My questions is about the flows of certain "well behaved" sequence of vector fields. Let $X^n: U \subset R^n \rightarrow R^n$ be a sequence of smooth vector fields which
i. Are equicontinous and equibounded
ii. $X^n$(x) converges fastly and uniformly (with "speed" $||X^{n+k}(p)-X^k(p)||< r^{k}$ for r<1 in $C^{0}$ manner) to some Holder contiunous vector field X(x)
My question is, does the flows of $X^n$ starting at a point $x \in M$ converge to a flow of X (for bounded time if needed). Now I know that flows of X need not be unique since it is just continuous but it will have flows by Peano curve theorem. And I can only prove the convergence if I have that $X^n$ are equlipschitz which is not the case because the limit is not Lipschitz for certain. What I can do is for bounded time, only find a subsequence among the integral curves which converge to an integral curve of X using Arzela Ascoli theorems (you can also show integral curves are equi-lipschitz for bounded time).
It is hard to give a counter example to this too because the vector fields satisfy many properties.
(p.s: I will give points to the first person to give a counter example to give a necessary condition or to point me in the right direction or otherwise if not I will just pick one best answer).

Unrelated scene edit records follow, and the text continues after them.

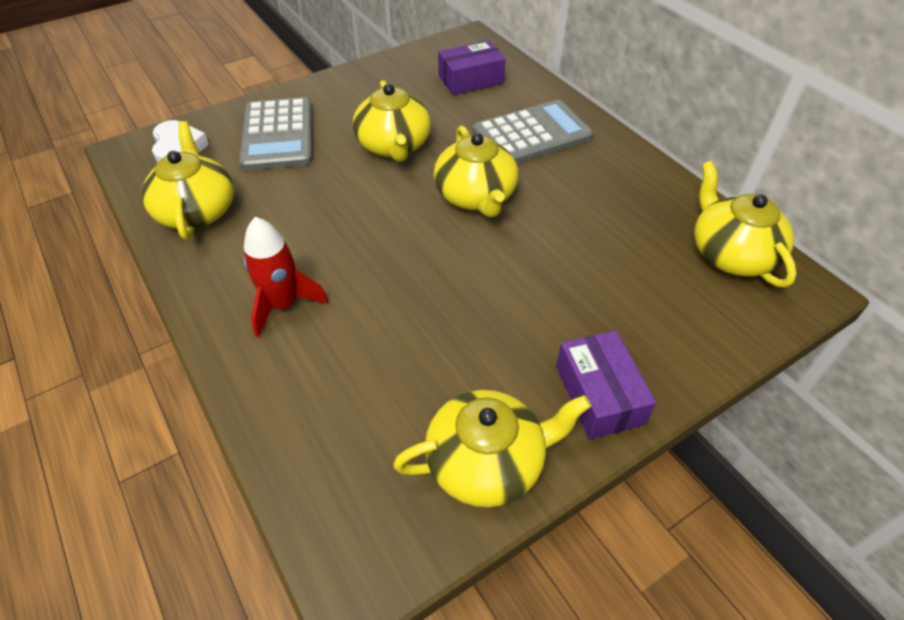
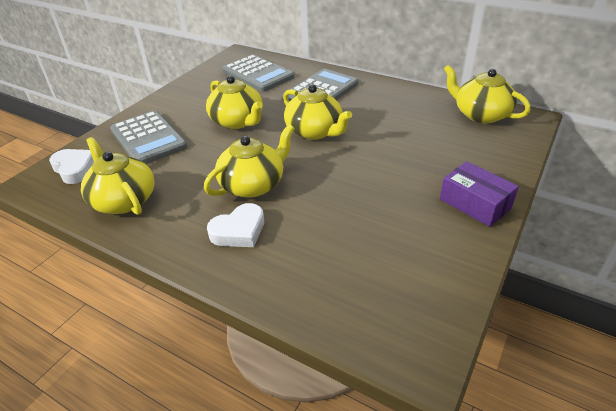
camera: 25 degrees left, 10 degrees down
red rocket [244,217,329,337] -> white heart [207,203,264,247]
yellow teapot [393,390,591,508] -> yellow teapot moved to [204,124,295,198]
purple box [438,41,506,95] -> grey calculator [222,55,294,92]

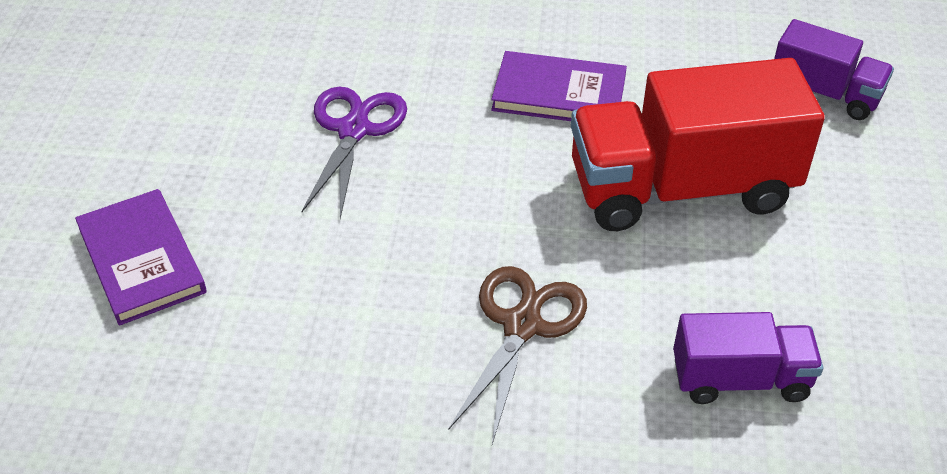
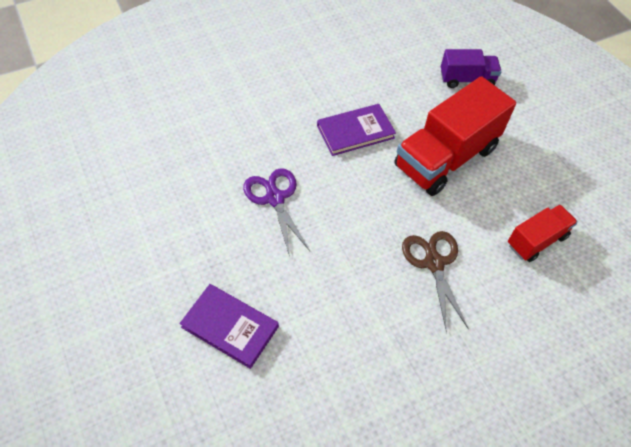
camera: 35 degrees left, 10 degrees up
purple truck [673,312,823,404] -> red truck [508,204,578,262]

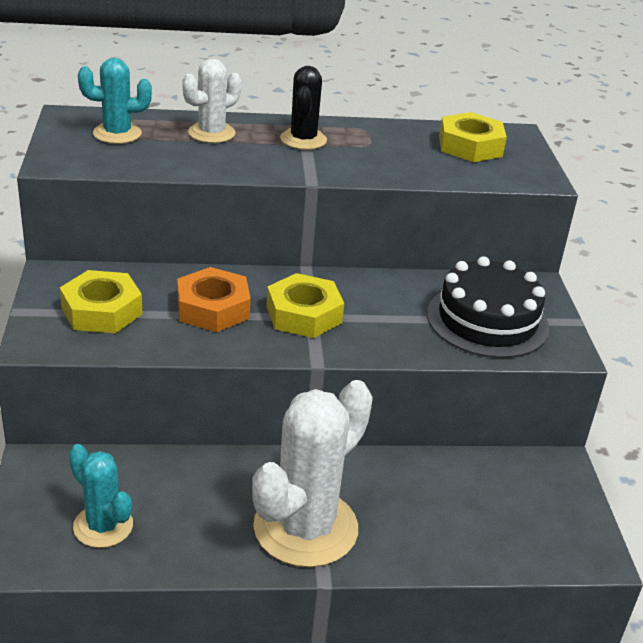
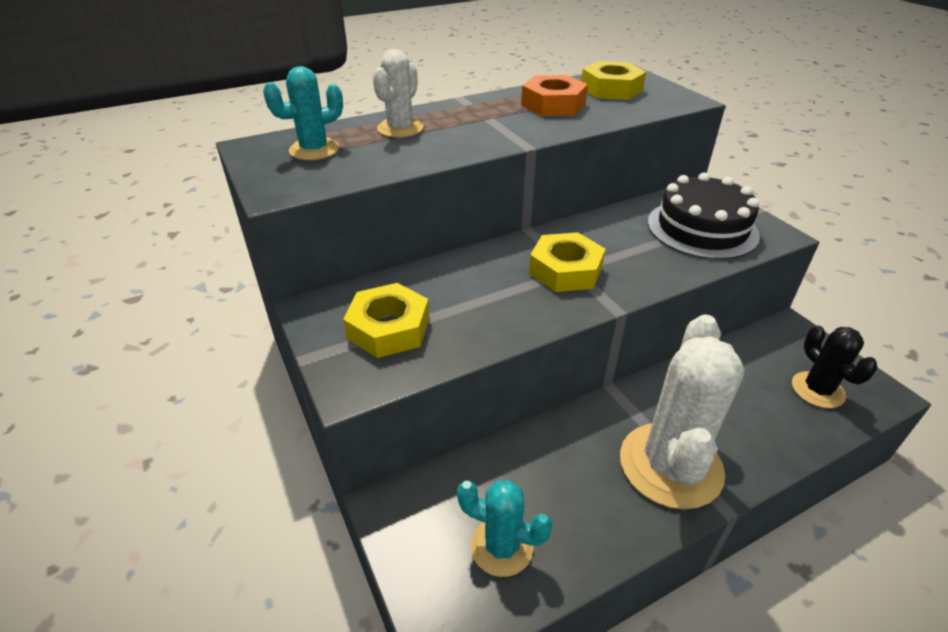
camera: 20 degrees left, 5 degrees up
orange nut [177,267,251,332] -> orange nut moved to [521,75,588,116]
black cactus [280,66,327,150] -> black cactus moved to [792,326,878,408]

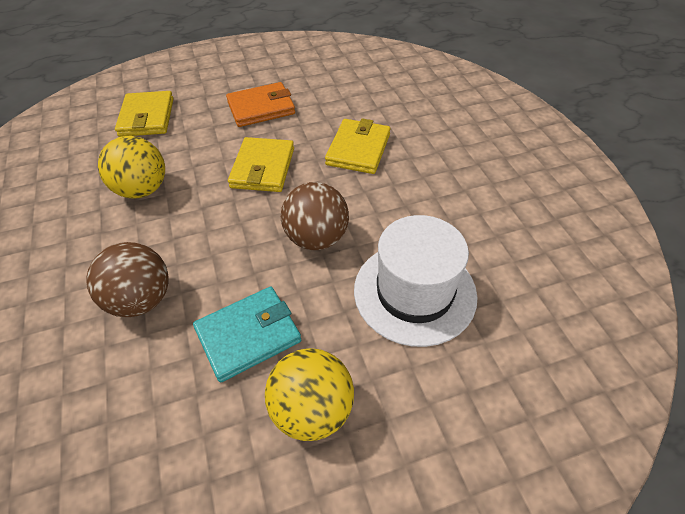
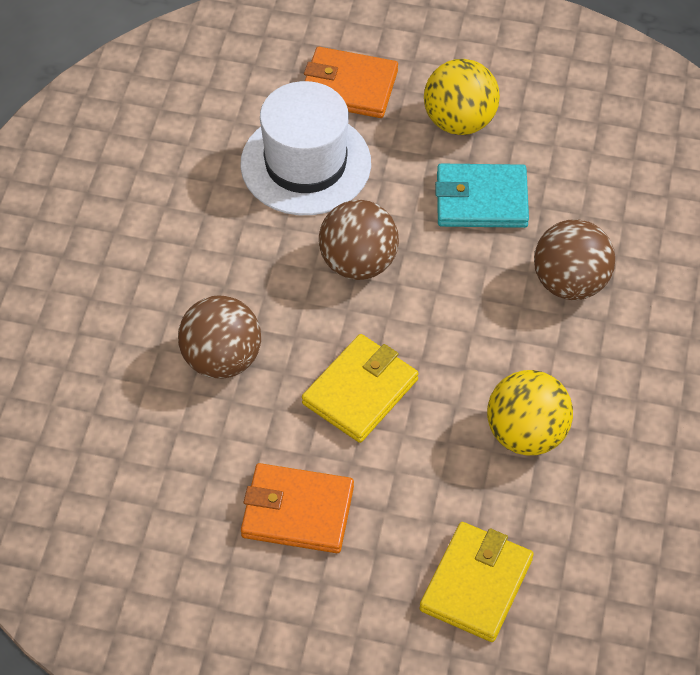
camera: 150 degrees left, 5 degrees up
yellow wallet [325,118,391,174] -> brown ball [178,295,261,379]
none -> orange wallet [304,47,398,118]

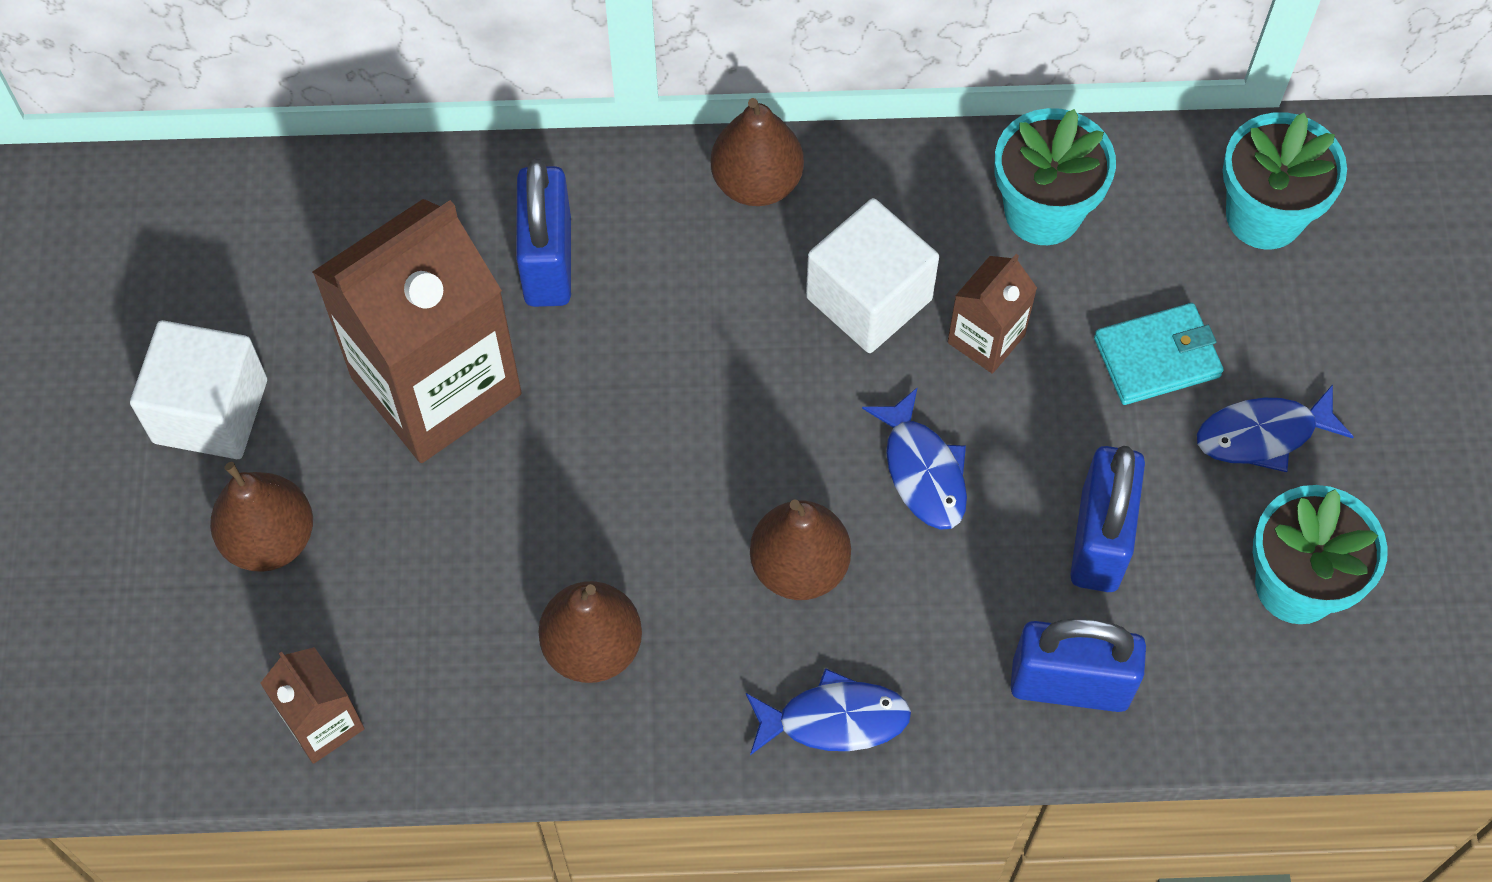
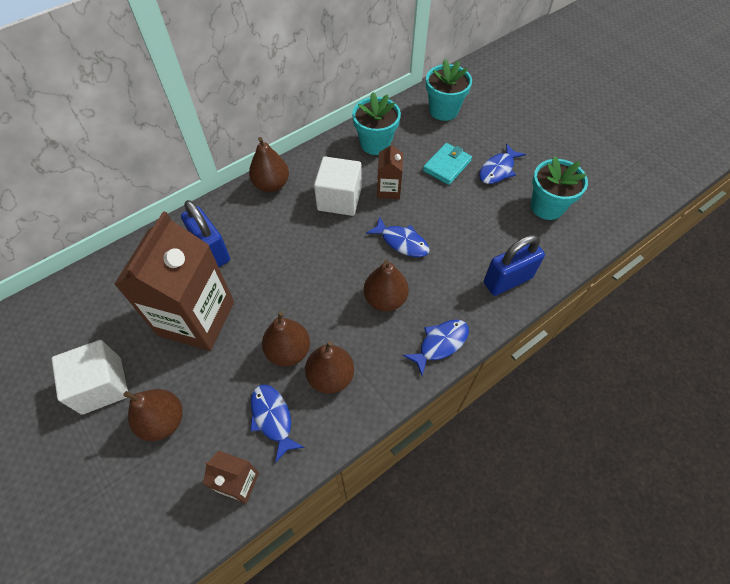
camera: 35 degrees left, 5 degrees down
blue padlock [1070,446,1145,592] -> none
none -> blue fish [250,384,305,463]
none -> brown pear [262,311,310,367]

(p.s2: I know that if the convergence is in $C^1$ topology for instance you can show this through gronwall inequality (for fixed time). But all the references I could find or all the proofs I could give is always requires the derivatives to be uniformly Lipschitz or the limit to be Lipschitz or convergence to be in $C^1$ or higher topology)
Thanks
1- You said we know sequences converge by Arzela-Ascoli. But what we actually directly know is that they have convergent subsequences right? For instance might it be even that the original sequence has a subsequence whose flow does not converge? I think so.